Role of CCS in addressing climate change
Many experts believe that reaching net zero carbon emissions by mid-century, in line with global climate goals, will likely require some form of CCS, along with nuclear power and a massive ramp-up of renewable energy and energy efficiency. Given the high cost of coal with CCS compared to other alternatives, it’s not surprising that recent studies show it playing a relatively modest role in addressing climate change. However, some studies analyzing the impacts of reducing power sector CO2 emissions 80-90 percent by 2050 show that natural gas or even biopower with CCS could make a more meaningful contribution after 2040. For example:
- A 2016 UCS study showed natural gas with CCS could provide 9-28 percent of U.S. electricity by 2050 under range of deep decarbonization scenarios for the power sector, but no coal with CCS (see Figure 5 below). Natural gas with CCS provided 16 percent of U.S. electricity by 2050 under a Mid-Cost Case and 28 percent under an Optimistic CCS Cost Case.
- The November 2016 U.S. Mid-Century Strategy for Deep Decarbonization study released by the Obama Administration at the international climate negotiations in Marrakech found that fossil fuels with CCS would provide 20 percent of U.S. electricity generation by 2050 under their “Benchmark” scenario. While natural gas with CCS made the biggest contribution, both coal and bioenergy with CCS also played a role.

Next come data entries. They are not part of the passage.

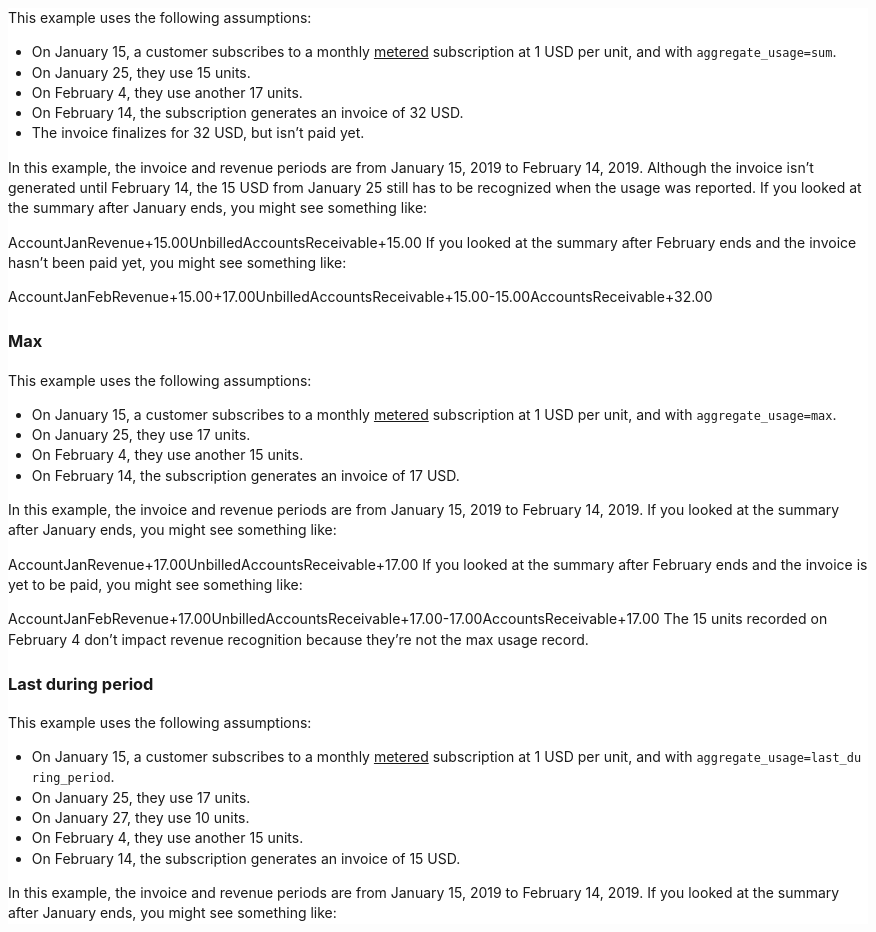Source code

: This example uses the following assumptions:

- On January 15, a customer subscribes to a monthly
[metered](https://docs.stripe.com/products-prices/pricing-models#usage-based-pricing)
subscription at 1 USD per unit, and with `aggregate_usage=sum`.
- On January 25, they use 15 units.
- On February 4, they use another 17 units.
- On February 14, the subscription generates an invoice of 32 USD.
- The invoice finalizes for 32 USD, but isn’t paid yet.

In this example, the invoice and revenue periods are from January 15, 2019 to
February 14, 2019. Although the invoice isn’t generated until February 14, the
15 USD from January 25 still has to be recognized when the usage was reported.
If you looked at the summary after January ends, you might see something like:

AccountJanRevenue+15.00UnbilledAccountsReceivable+15.00
If you looked at the summary after February ends and the invoice hasn’t been
paid yet, you might see something like:

AccountJanFebRevenue+15.00+17.00UnbilledAccountsReceivable+15.00-15.00AccountsReceivable+32.00
### Max

This example uses the following assumptions:

- On January 15, a customer subscribes to a monthly
[metered](https://docs.stripe.com/products-prices/pricing-models#usage-based-pricing)
subscription at 1 USD per unit, and with `aggregate_usage=max`.
- On January 25, they use 17 units.
- On February 4, they use another 15 units.
- On February 14, the subscription generates an invoice of 17 USD.

In this example, the invoice and revenue periods are from January 15, 2019 to
February 14, 2019. If you looked at the summary after January ends, you might
see something like:

AccountJanRevenue+17.00UnbilledAccountsReceivable+17.00
If you looked at the summary after February ends and the invoice is yet to be
paid, you might see something like:

AccountJanFebRevenue+17.00UnbilledAccountsReceivable+17.00-17.00AccountsReceivable+17.00
The 15 units recorded on February 4 don’t impact revenue recognition because
they’re not the max usage record.

### Last during period

This example uses the following assumptions:

- On January 15, a customer subscribes to a monthly
[metered](https://docs.stripe.com/products-prices/pricing-models#usage-based-pricing)
subscription at 1 USD per unit, and with `aggregate_usage=last_during_period`.
- On January 25, they use 17 units.
- On January 27, they use 10 units.
- On February 4, they use another 15 units.
- On February 14, the subscription generates an invoice of 15 USD.

In this example, the invoice and revenue periods are from January 15, 2019 to
February 14, 2019. If you looked at the summary after January ends, you might
see something like:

- The 2014 Pathways to Deep Decarbonization in the United States report found that gas with CCS would provide nearly 13 percent of U.S. electricity under their “Mixed” case. They also modeled a High CCS case that “seeks to preserve a status quo energy mix,” in which they assumed CCS would provide 55 percent of U.S. electricity by 2050, split between coal and gas. However, this case also had the highest electricity prices.
- DOE’s 2017 Quadrennial Energy Review found that under a scenario combining tax incentives with successful federal R&D, coal and gas with CCS could provide 5-7 percent of total U.S. generation in 2040. The scenario assumed a refundable sequestration tax credit of $10/metric ton of CO2 for EOR storage, $50/metric ton of CO2 for saline storage, and a refundable 30 percent investment tax credit for CCS equipment and infrastructure.
Source: UCS, The U.S. Power Sector in a Net Zero World, 2016.
Clearly, more DOE-funded R&D is needed to leverage additional private sector investment and demonstrate coal with CCS on a commercial scale using different technologies and at different sequestration sites, like deep saline aquifers. R&D efforts should also be expanded beyond coal to include natural gas and bioenergy power plants, as well as industrial facilities. We also need to develop a strong regulatory and oversight system to ensure that captured CO2 remains permanently sequestered.
Recent policy proposals to increase tax incentives for CCS could also help improve the economic viability of CCS. A price on carbon and higher oil prices for projects using EOR could also make a big difference, but the likelihood of either happening under the Trump Administration is slim. Given the high cost, long lead time, and limited near-term role of CCS as a climate solution, federal efforts should prioritize R&D and deployment incentives on more cost-effective low carbon alternatives like renewable energy and energy efficiency. While studies show coal with CCS could play a modest role in addressing climate change by 2050, it’s unlikely to be enough over the next four years to fulfill Trump’s promises to revive the coal industry.